• [Textausschnitt]
╭──

Helmut Schön schilderte den »verhängnisvollen Spaziergang« eindringlich in seiner Autobiografie. Beim Lesen wird deutlich, welchen Einschnitt der Vorfall in seinem Leben bedeutete. »Noch heute«, bekannte er dort, »mache ich mir deswegen Vorwürfe«. Umso mehr muss es ihn als Jugendlichen bewegt haben. Wie er darüber hinwegkam, dazu schrieb er nichts. Aber es ist zu vermuten, dass der Fußball ihm dabei half.
Ein Reich der Freiheit, eine eigene Welt, losgelöst von der gesellschaftlichen Realität, wie sie sich der junge Schön am Schreibtisch erträumt hatte, bildete der Sport jedoch unter dem NS-Regiment weniger denn je. Schon in der Weimarer Zeit war er stark weltanschaulich geprägt gewesen. Die Kirchen hatten ihre eigenen Sportorganisationen, ebenso die sozialistische Bewegung. Deren Arbeitersportgruppen waren politisch so explizit gewesen, dass sie sich noch einmal aufgespalten hatten: in den SPD-nahen Arbeiter-Turn- und Sportbund sowie die Kampfgemeinschaft für Rote Sporteinheit, die der KPD nahestand. Beide Verbände wurden nun von den Nazis verboten.

╰──

• [Material]
╭──

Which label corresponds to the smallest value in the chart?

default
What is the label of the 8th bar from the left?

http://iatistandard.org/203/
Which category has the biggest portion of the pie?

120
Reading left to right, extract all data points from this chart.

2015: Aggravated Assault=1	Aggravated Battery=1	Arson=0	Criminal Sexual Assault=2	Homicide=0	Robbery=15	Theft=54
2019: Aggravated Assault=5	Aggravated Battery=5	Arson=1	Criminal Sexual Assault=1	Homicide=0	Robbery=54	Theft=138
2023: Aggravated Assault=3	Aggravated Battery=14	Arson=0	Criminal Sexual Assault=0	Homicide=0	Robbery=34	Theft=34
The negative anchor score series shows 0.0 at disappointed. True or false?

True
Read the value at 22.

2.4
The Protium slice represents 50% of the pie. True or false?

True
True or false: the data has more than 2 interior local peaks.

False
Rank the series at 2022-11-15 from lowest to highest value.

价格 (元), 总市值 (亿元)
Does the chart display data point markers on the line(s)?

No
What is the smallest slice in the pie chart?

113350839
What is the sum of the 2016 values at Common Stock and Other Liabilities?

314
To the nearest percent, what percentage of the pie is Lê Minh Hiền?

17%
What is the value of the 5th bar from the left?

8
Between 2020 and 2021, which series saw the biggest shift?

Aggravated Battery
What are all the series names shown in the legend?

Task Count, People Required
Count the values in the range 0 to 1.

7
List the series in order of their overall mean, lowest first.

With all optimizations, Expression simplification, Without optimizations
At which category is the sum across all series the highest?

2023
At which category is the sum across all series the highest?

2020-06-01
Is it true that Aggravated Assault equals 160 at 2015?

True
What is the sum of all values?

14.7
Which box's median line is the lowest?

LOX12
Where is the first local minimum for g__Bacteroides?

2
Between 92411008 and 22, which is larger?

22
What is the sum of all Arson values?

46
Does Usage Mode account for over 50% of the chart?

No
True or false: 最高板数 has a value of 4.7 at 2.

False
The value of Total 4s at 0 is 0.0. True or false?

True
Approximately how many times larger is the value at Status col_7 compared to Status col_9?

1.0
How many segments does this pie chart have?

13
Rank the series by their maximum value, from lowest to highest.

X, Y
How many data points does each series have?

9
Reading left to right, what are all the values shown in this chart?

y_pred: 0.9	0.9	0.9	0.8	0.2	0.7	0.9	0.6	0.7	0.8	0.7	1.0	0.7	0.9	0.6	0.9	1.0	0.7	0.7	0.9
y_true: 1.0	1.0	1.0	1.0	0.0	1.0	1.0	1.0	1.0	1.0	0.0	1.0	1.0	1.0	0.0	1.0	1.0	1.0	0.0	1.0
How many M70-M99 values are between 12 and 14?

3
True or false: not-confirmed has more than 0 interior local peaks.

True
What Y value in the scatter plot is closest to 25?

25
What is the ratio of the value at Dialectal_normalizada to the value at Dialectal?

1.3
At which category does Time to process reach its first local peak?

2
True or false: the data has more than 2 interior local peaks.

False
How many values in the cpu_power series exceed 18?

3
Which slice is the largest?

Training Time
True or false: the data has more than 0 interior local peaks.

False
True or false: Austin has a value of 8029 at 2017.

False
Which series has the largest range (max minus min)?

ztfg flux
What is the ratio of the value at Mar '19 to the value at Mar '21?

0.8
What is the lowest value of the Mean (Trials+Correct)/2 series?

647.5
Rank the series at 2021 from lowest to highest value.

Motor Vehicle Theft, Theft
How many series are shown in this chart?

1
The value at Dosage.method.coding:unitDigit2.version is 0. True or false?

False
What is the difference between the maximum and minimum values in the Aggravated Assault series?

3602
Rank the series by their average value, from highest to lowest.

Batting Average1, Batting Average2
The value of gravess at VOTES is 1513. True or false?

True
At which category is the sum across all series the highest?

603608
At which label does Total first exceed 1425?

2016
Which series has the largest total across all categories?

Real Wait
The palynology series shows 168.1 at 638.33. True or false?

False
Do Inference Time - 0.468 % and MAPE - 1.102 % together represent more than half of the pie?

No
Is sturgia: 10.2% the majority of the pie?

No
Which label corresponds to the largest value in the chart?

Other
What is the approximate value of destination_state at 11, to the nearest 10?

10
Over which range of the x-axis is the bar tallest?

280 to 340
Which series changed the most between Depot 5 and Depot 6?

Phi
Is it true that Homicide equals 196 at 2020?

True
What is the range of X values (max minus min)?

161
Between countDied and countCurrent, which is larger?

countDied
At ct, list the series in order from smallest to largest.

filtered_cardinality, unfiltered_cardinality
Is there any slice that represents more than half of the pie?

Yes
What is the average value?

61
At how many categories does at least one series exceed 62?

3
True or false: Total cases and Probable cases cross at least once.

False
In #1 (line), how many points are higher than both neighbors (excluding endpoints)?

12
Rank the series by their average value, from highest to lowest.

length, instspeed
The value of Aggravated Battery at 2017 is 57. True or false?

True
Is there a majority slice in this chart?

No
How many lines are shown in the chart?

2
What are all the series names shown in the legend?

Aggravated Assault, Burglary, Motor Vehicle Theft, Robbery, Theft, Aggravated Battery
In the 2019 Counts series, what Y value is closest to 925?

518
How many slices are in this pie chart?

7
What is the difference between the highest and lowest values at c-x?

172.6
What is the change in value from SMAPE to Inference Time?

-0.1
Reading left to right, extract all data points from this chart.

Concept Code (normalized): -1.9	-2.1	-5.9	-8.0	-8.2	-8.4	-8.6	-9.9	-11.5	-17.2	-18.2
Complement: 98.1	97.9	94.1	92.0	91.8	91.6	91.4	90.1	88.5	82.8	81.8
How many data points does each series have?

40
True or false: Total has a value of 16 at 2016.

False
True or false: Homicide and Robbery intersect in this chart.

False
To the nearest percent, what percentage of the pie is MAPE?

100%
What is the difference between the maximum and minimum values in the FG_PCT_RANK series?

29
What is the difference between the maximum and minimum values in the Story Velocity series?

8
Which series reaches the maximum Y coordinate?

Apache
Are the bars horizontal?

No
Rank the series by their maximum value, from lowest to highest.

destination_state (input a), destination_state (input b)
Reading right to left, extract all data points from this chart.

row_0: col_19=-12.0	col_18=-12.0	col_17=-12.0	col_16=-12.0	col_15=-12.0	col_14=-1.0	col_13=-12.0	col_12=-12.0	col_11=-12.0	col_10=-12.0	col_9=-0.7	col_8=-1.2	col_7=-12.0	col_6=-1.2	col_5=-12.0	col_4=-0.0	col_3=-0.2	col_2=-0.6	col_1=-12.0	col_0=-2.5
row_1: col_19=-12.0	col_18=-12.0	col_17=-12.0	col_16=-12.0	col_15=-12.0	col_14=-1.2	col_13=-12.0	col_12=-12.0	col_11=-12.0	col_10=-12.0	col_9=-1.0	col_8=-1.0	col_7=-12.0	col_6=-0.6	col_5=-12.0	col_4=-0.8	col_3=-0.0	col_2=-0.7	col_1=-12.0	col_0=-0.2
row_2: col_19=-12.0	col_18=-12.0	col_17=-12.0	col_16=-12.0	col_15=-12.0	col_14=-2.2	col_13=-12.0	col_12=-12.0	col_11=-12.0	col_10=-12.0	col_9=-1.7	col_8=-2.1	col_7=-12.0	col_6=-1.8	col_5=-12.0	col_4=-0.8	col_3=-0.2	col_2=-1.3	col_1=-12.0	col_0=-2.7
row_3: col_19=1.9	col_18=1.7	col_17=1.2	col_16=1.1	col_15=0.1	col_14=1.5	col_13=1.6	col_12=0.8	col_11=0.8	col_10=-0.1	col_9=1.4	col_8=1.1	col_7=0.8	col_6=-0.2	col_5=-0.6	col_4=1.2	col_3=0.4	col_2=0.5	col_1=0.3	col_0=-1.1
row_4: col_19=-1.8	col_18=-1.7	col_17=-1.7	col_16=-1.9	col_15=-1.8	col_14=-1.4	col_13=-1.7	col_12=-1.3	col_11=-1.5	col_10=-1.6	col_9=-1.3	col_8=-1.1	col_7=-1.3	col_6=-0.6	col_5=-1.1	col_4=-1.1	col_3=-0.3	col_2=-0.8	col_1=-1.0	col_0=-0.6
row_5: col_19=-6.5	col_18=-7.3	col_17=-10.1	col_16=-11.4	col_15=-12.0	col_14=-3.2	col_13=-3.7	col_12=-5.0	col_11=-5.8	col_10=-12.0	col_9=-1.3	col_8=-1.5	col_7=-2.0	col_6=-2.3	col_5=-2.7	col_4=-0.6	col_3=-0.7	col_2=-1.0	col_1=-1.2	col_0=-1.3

╰──

• [Was zu tun ist] Schreiben Sie aus dem Textausschnitt über Helmut Schön den Abschnitt wortgetreu ab, der mit den Worten „Ein Reich der“ beginnt und mit „den Nazis verboten.“ schließt.

• [Antwort zur Aufgabe]
Ein Reich der Freiheit, eine eigene Welt, losgelöst von der gesellschaftlichen Realität, wie sie sich der junge Schön am Schreibtisch erträumt hatte, bildete der Sport jedoch unter dem NS-Regiment weniger denn je. Schon in der Weimarer Zeit war er stark weltanschaulich geprägt gewesen. Die Kirchen hatten ihre eigenen Sportorganisationen, ebenso die sozialistische Bewegung. Deren Arbeitersportgruppen waren politisch so explizit gewesen, dass sie sich noch einmal aufgespalten hatten: in den SPD-nahen Arbeiter-Turn- und Sportbund sowie die Kampfgemeinschaft für Rote Sporteinheit, die der KPD nahestand. Beide Verbände wurden nun von den Nazis verboten.